Problem requirements: Quote all lines below exactly. Images stay out.

###

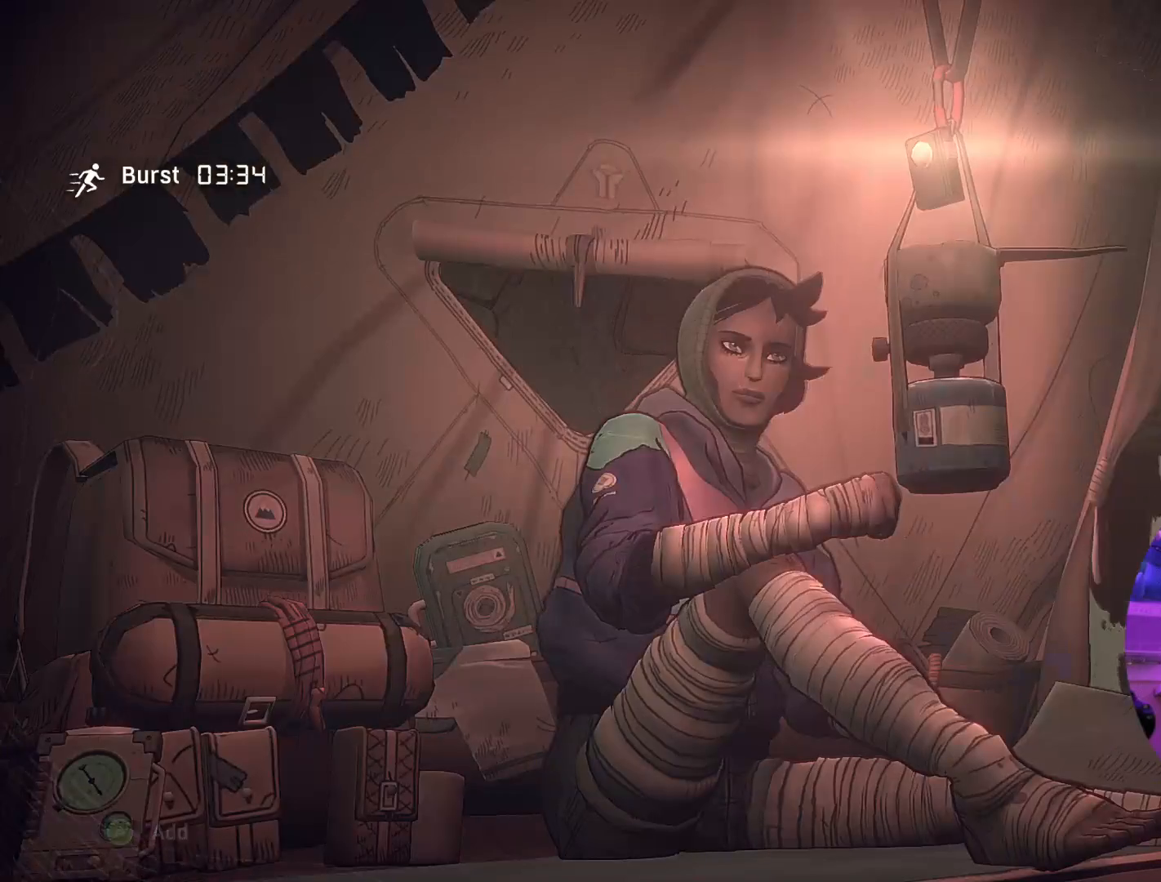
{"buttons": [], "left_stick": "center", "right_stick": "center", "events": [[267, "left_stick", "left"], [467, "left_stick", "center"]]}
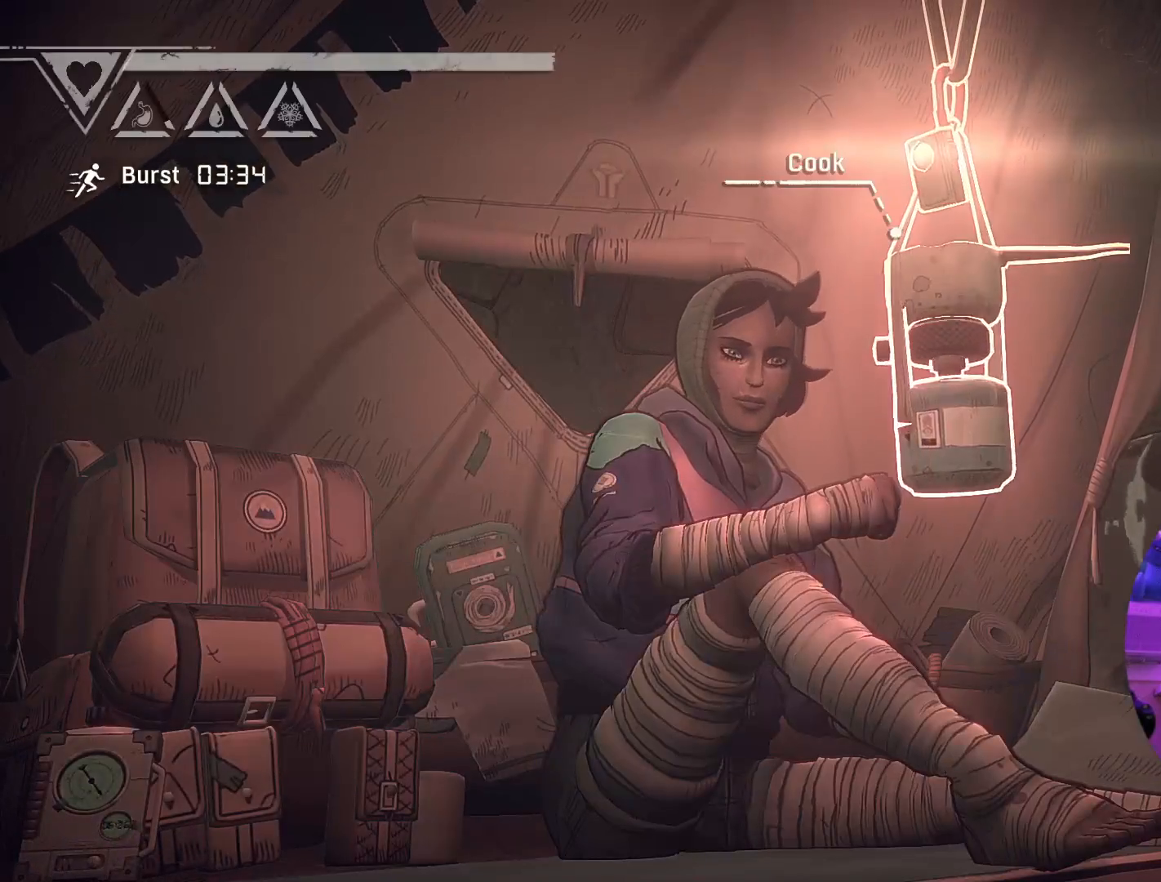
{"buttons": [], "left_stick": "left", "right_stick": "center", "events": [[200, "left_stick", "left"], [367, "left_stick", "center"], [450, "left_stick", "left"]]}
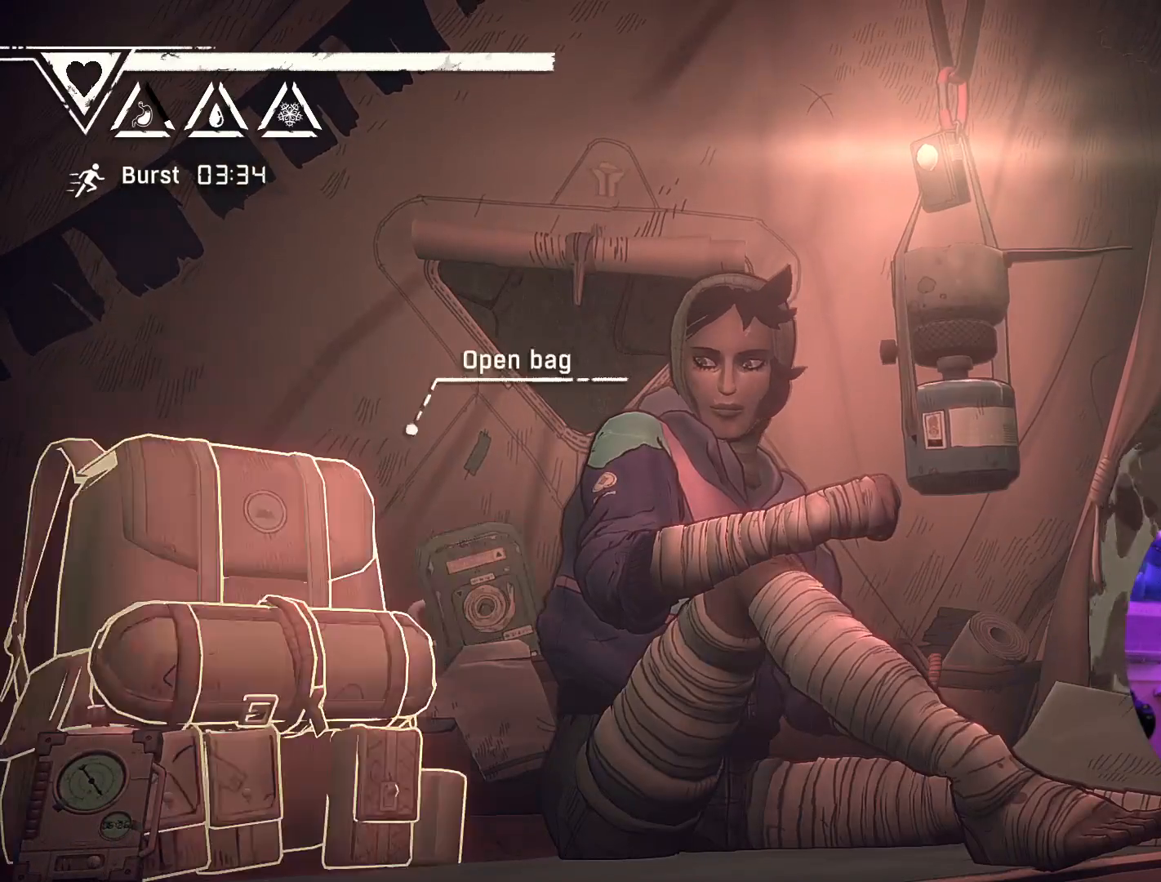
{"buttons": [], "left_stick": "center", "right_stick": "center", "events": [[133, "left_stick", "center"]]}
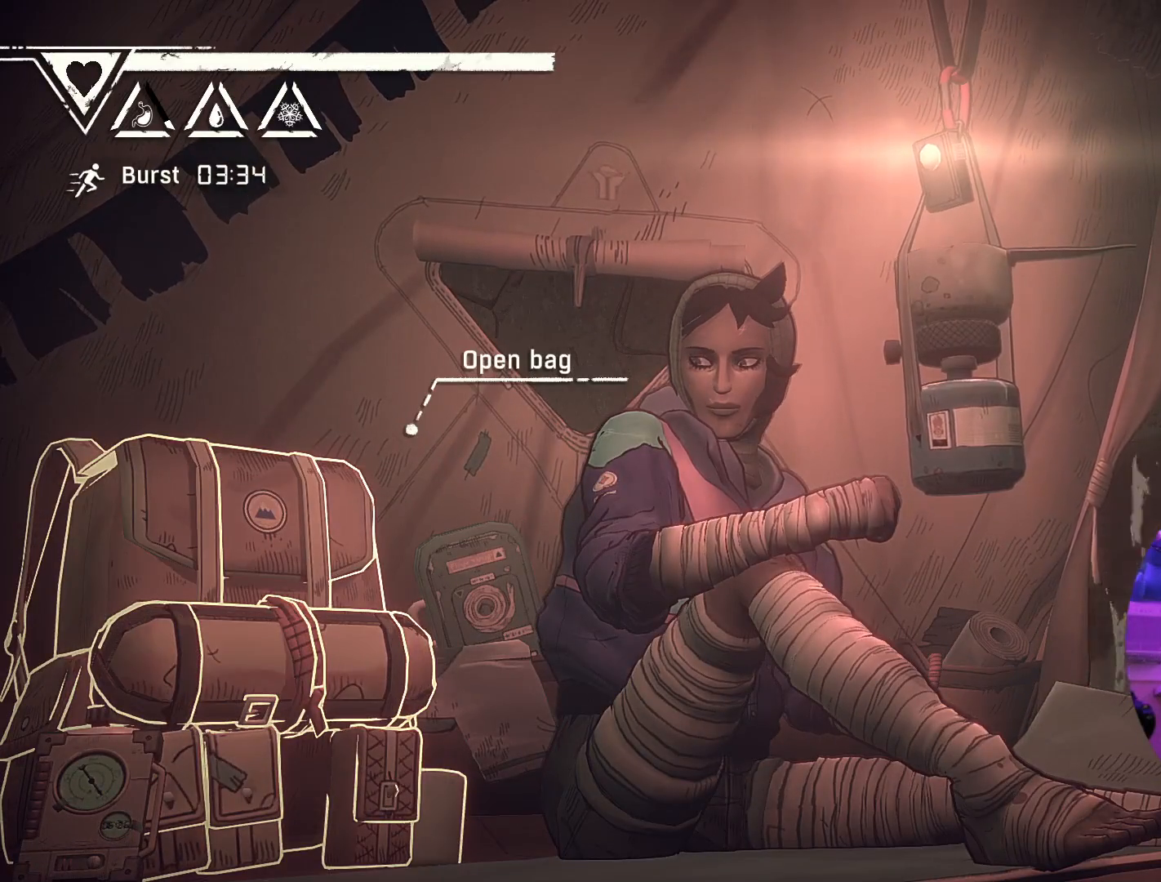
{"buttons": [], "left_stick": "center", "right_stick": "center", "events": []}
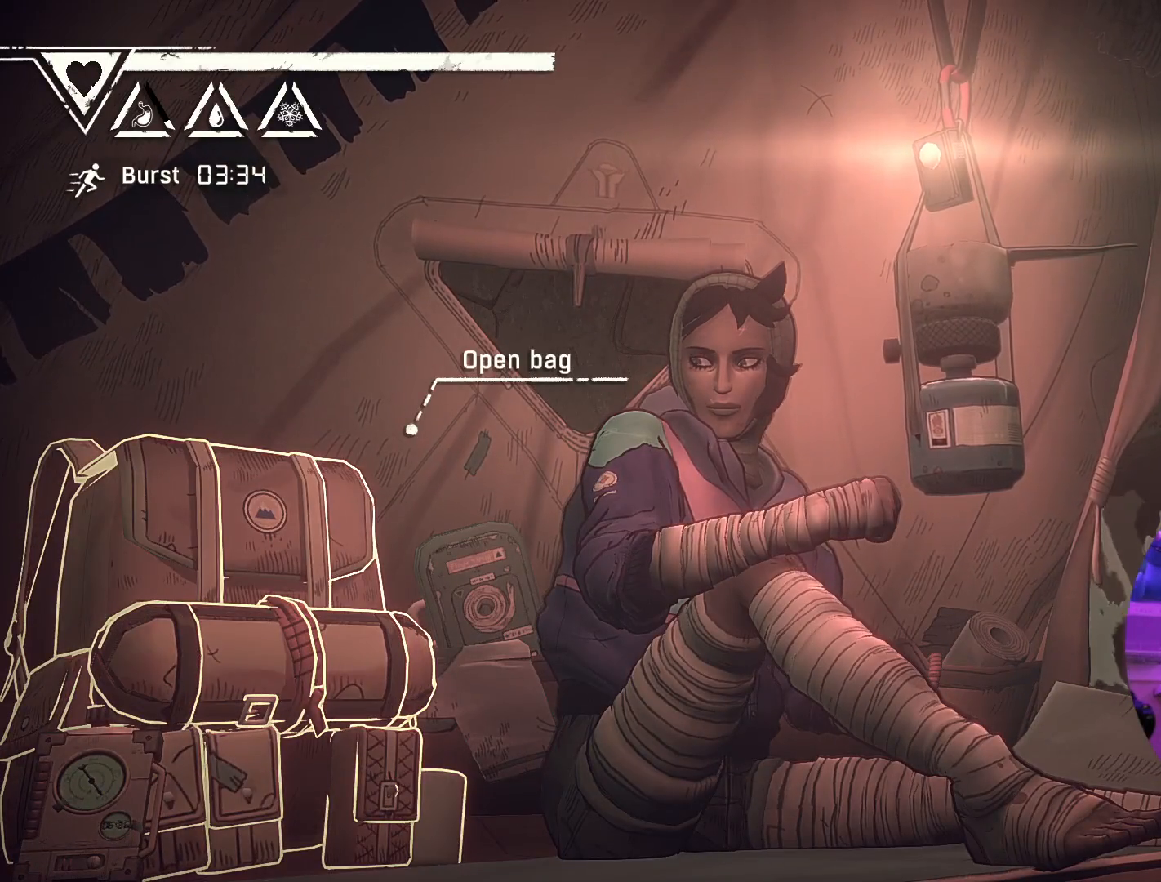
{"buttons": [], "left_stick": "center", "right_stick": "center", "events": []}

###

Solution for this task:
{"buttons": [], "left_stick": "center", "right_stick": "center", "events": [[267, "left_stick", "left"], [467, "left_stick", "center"]]}
{"buttons": [], "left_stick": "left", "right_stick": "center", "events": [[200, "left_stick", "left"], [367, "left_stick", "center"], [450, "left_stick", "left"]]}
{"buttons": [], "left_stick": "center", "right_stick": "center", "events": [[133, "left_stick", "center"]]}
{"buttons": [], "left_stick": "center", "right_stick": "center", "events": []}
{"buttons": [], "left_stick": "center", "right_stick": "center", "events": []}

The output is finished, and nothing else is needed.